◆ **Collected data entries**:
»»

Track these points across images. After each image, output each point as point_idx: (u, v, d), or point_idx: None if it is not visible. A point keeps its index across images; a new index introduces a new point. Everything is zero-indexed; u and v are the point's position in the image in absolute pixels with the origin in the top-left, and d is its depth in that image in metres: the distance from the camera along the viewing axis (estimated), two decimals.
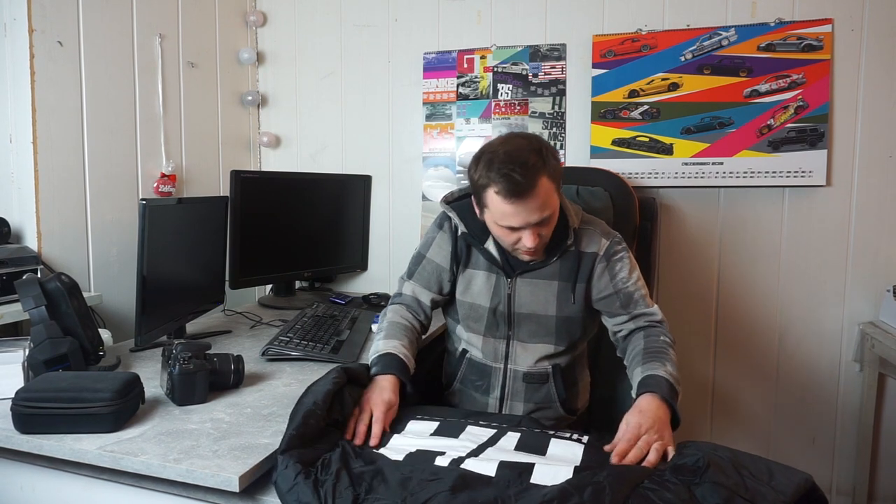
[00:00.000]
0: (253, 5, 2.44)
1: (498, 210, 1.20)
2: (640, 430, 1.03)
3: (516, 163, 1.15)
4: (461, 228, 1.37)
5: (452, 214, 1.38)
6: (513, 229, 1.22)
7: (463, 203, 1.38)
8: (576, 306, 1.34)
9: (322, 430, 1.01)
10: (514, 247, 1.26)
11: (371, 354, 1.28)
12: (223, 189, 2.27)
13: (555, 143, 2.14)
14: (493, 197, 1.19)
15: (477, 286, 1.37)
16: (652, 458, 0.99)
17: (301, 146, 2.46)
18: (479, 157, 1.22)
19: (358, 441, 1.05)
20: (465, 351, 1.44)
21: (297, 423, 0.98)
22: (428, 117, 2.28)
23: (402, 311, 1.39)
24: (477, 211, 1.31)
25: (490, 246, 1.35)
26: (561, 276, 1.33)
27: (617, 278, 1.32)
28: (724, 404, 2.08)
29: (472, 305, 1.38)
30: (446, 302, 1.46)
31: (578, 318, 1.35)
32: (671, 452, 1.01)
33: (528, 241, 1.21)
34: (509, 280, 1.34)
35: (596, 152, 2.07)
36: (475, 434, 1.09)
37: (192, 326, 1.72)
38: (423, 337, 1.44)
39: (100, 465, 0.97)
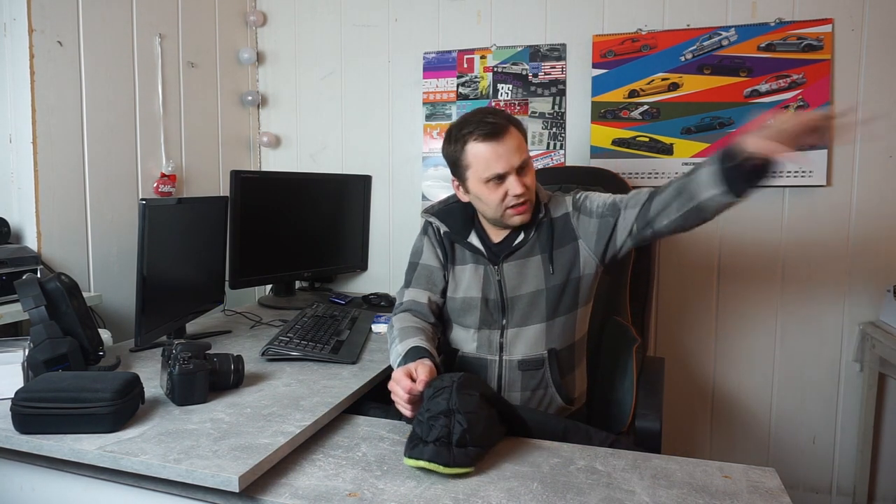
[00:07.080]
0: (253, 5, 2.44)
1: (482, 160, 1.27)
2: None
3: (485, 112, 1.29)
4: (443, 229, 1.43)
5: (433, 219, 1.46)
6: (499, 180, 1.28)
7: (441, 210, 1.46)
8: (555, 277, 1.35)
9: None
10: (505, 206, 1.30)
11: (393, 360, 1.28)
12: (223, 189, 2.27)
13: (555, 143, 2.14)
14: (473, 149, 1.28)
15: (466, 280, 1.41)
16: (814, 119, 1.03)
17: (301, 146, 2.46)
18: (449, 132, 1.34)
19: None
20: (455, 350, 1.45)
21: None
22: (428, 117, 2.28)
23: (407, 316, 1.40)
24: (461, 193, 1.38)
25: (473, 239, 1.40)
26: (541, 247, 1.37)
27: (594, 206, 1.34)
28: (725, 404, 2.08)
29: (465, 300, 1.40)
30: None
31: (562, 285, 1.36)
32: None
33: (516, 187, 1.27)
34: (496, 267, 1.38)
35: (596, 152, 2.07)
36: None
37: (192, 326, 1.72)
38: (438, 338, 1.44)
39: (100, 465, 0.97)
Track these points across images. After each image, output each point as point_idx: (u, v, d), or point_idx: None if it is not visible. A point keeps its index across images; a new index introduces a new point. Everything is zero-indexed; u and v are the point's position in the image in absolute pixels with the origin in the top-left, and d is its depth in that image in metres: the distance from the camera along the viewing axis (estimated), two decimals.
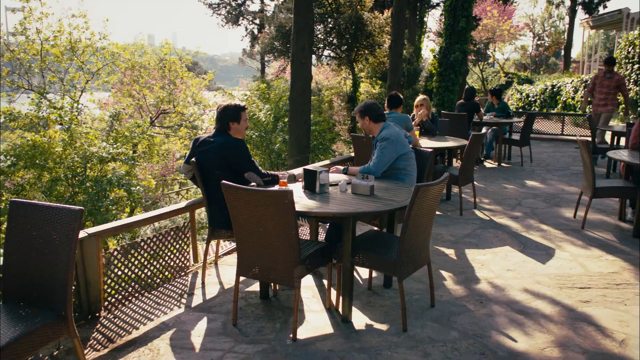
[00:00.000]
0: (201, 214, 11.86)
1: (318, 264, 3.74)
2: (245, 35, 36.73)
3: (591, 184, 5.88)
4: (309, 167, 4.01)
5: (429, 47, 38.59)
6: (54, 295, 2.77)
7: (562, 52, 38.79)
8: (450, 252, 5.21)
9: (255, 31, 35.71)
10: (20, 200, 2.96)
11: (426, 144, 6.80)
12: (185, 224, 4.66)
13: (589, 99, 10.73)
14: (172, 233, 4.47)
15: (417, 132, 6.92)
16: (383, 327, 3.66)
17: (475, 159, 7.53)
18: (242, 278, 4.16)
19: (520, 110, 24.80)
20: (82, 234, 3.70)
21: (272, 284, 4.17)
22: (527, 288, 4.32)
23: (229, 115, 4.26)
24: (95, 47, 12.45)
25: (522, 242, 5.54)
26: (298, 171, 4.49)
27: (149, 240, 4.25)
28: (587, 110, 11.26)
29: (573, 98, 20.19)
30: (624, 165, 6.38)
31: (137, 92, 13.54)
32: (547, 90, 22.51)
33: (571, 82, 20.70)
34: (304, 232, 5.38)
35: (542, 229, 5.98)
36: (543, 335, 3.55)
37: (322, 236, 5.19)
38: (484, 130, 10.46)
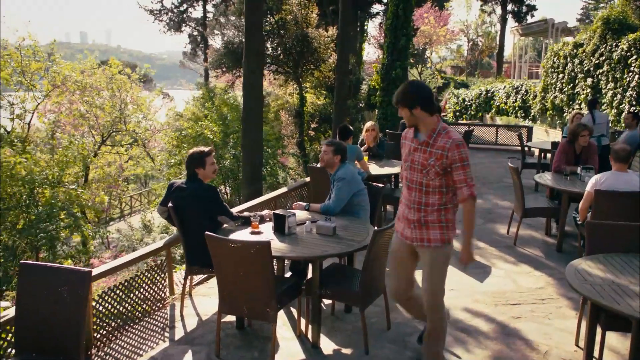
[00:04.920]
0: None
1: (289, 299, 4.27)
2: (189, 42, 36.63)
3: (521, 205, 6.68)
4: (279, 211, 4.51)
5: (369, 53, 39.64)
6: (67, 345, 3.16)
7: (495, 56, 40.84)
8: None
9: (199, 38, 35.65)
10: (29, 262, 3.33)
11: (375, 170, 7.41)
12: (162, 261, 5.07)
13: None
14: (151, 271, 4.87)
15: (365, 158, 7.52)
16: (348, 351, 4.23)
17: None
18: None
19: (458, 113, 26.25)
20: None
21: None
22: (467, 307, 4.99)
23: (194, 162, 4.70)
24: (44, 68, 12.44)
25: None
26: (265, 211, 4.98)
27: (132, 279, 4.64)
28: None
29: (506, 103, 21.81)
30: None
31: (87, 112, 13.58)
32: (482, 95, 24.07)
33: (503, 88, 22.40)
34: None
35: (480, 247, 6.72)
36: (482, 351, 4.21)
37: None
38: None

««

Pictures are to be omitted; set down the rest of the entries exactly as given.

◆ **Your response**:
Track these points across images. After each image, output each point as point_idx: (u, v, d), or point_idx: None if it is not visible. A point keeps its index across images; a new index introduces a new point. Everything is zero-indexed; u and v are the point's position in the image in absolute pixels with the origin in the top-left, and d is its depth in that image in metres: the distance from the camera along the viewing axis (estimated), two decimals.
[00:00.000]
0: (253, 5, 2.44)
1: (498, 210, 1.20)
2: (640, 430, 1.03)
3: (516, 163, 1.15)
4: (461, 228, 1.37)
5: (452, 214, 1.38)
6: (513, 229, 1.22)
7: (463, 203, 1.38)
8: (576, 306, 1.34)
9: (322, 430, 1.01)
10: (514, 247, 1.26)
11: (371, 354, 1.28)
12: (223, 189, 2.27)
13: (555, 143, 2.14)
14: (493, 197, 1.19)
15: (477, 286, 1.37)
16: (652, 458, 0.99)
17: (301, 146, 2.46)
18: (479, 157, 1.22)
19: (358, 441, 1.05)
20: (465, 351, 1.44)
21: (297, 423, 0.98)
22: (428, 117, 2.28)
23: (402, 311, 1.39)
24: (477, 211, 1.31)
25: (490, 246, 1.35)
26: (561, 276, 1.33)
27: (617, 278, 1.32)
28: (724, 404, 2.08)
29: (472, 305, 1.38)
30: (446, 302, 1.46)
31: (578, 318, 1.35)
32: (671, 452, 1.01)
33: (528, 241, 1.21)
34: (509, 280, 1.34)
35: (596, 152, 2.07)
36: (475, 434, 1.09)
37: (192, 326, 1.72)
38: (423, 337, 1.44)
39: (100, 465, 0.97)
[00:07.080]
0: (253, 5, 2.44)
1: (482, 160, 1.27)
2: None
3: (485, 112, 1.29)
4: (443, 229, 1.43)
5: (433, 219, 1.46)
6: (499, 180, 1.28)
7: (441, 210, 1.46)
8: (555, 277, 1.35)
9: None
10: (505, 206, 1.30)
11: (393, 360, 1.28)
12: (223, 189, 2.27)
13: (555, 143, 2.14)
14: (473, 149, 1.28)
15: (466, 280, 1.41)
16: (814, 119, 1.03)
17: (301, 146, 2.46)
18: (449, 132, 1.34)
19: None
20: (455, 350, 1.45)
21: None
22: (428, 117, 2.28)
23: (407, 316, 1.40)
24: (461, 193, 1.38)
25: (473, 239, 1.40)
26: (541, 247, 1.37)
27: (594, 206, 1.34)
28: (725, 404, 2.08)
29: (465, 300, 1.40)
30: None
31: (562, 285, 1.36)
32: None
33: (516, 187, 1.27)
34: (496, 267, 1.38)
35: (596, 152, 2.07)
36: None
37: (192, 326, 1.72)
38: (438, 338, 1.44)
39: (100, 465, 0.97)
Track these points across images. After each image, output each point as point_idx: (u, v, d), or point_idx: None if it is not visible. A point keeps its index across images; a new index introduces a new point. Everything is zero-indexed; u and v are the point's position in the image in absolute pixels with the origin in the top-left, and d is its depth in that image in metres: the distance from the camera along the viewing axis (estimated), two decimals.
[00:00.000]
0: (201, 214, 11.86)
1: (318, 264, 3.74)
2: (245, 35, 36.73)
3: (591, 184, 5.88)
4: (309, 167, 4.01)
5: (429, 47, 38.59)
6: (54, 295, 2.77)
7: (562, 52, 38.79)
8: (450, 252, 5.21)
9: (255, 31, 35.71)
10: (20, 200, 2.96)
11: (426, 144, 6.80)
12: (185, 224, 4.66)
13: (589, 99, 10.73)
14: (172, 233, 4.47)
15: (417, 132, 6.92)
16: (383, 327, 3.66)
17: (475, 159, 7.53)
18: (242, 278, 4.16)
19: (520, 110, 24.80)
20: (82, 234, 3.70)
21: (272, 284, 4.17)
22: (527, 288, 4.32)
23: (229, 115, 4.26)
24: (95, 47, 12.45)
25: (522, 242, 5.54)
26: (298, 171, 4.49)
27: (149, 240, 4.25)
28: (587, 110, 11.26)
29: (573, 98, 20.19)
30: (624, 165, 6.38)
31: (137, 92, 13.54)
32: (547, 90, 22.51)
33: (571, 82, 20.70)
34: (304, 232, 5.38)
35: (542, 229, 5.98)
36: (543, 335, 3.55)
37: (322, 236, 5.19)
38: (484, 130, 10.46)
[00:04.920]
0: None
1: (289, 299, 4.27)
2: (189, 42, 36.63)
3: (521, 205, 6.68)
4: (279, 211, 4.51)
5: (369, 53, 39.64)
6: (67, 345, 3.16)
7: (495, 56, 40.84)
8: None
9: (199, 38, 35.65)
10: (29, 262, 3.33)
11: (375, 170, 7.41)
12: (162, 261, 5.07)
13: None
14: (151, 271, 4.87)
15: (365, 158, 7.52)
16: (348, 351, 4.23)
17: None
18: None
19: (458, 113, 26.25)
20: None
21: None
22: (467, 307, 4.99)
23: (194, 162, 4.70)
24: (44, 68, 12.44)
25: None
26: (265, 211, 4.98)
27: (132, 279, 4.64)
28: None
29: (506, 103, 21.81)
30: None
31: (87, 112, 13.58)
32: (482, 95, 24.07)
33: (503, 88, 22.40)
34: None
35: (480, 247, 6.72)
36: (482, 351, 4.21)
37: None
38: None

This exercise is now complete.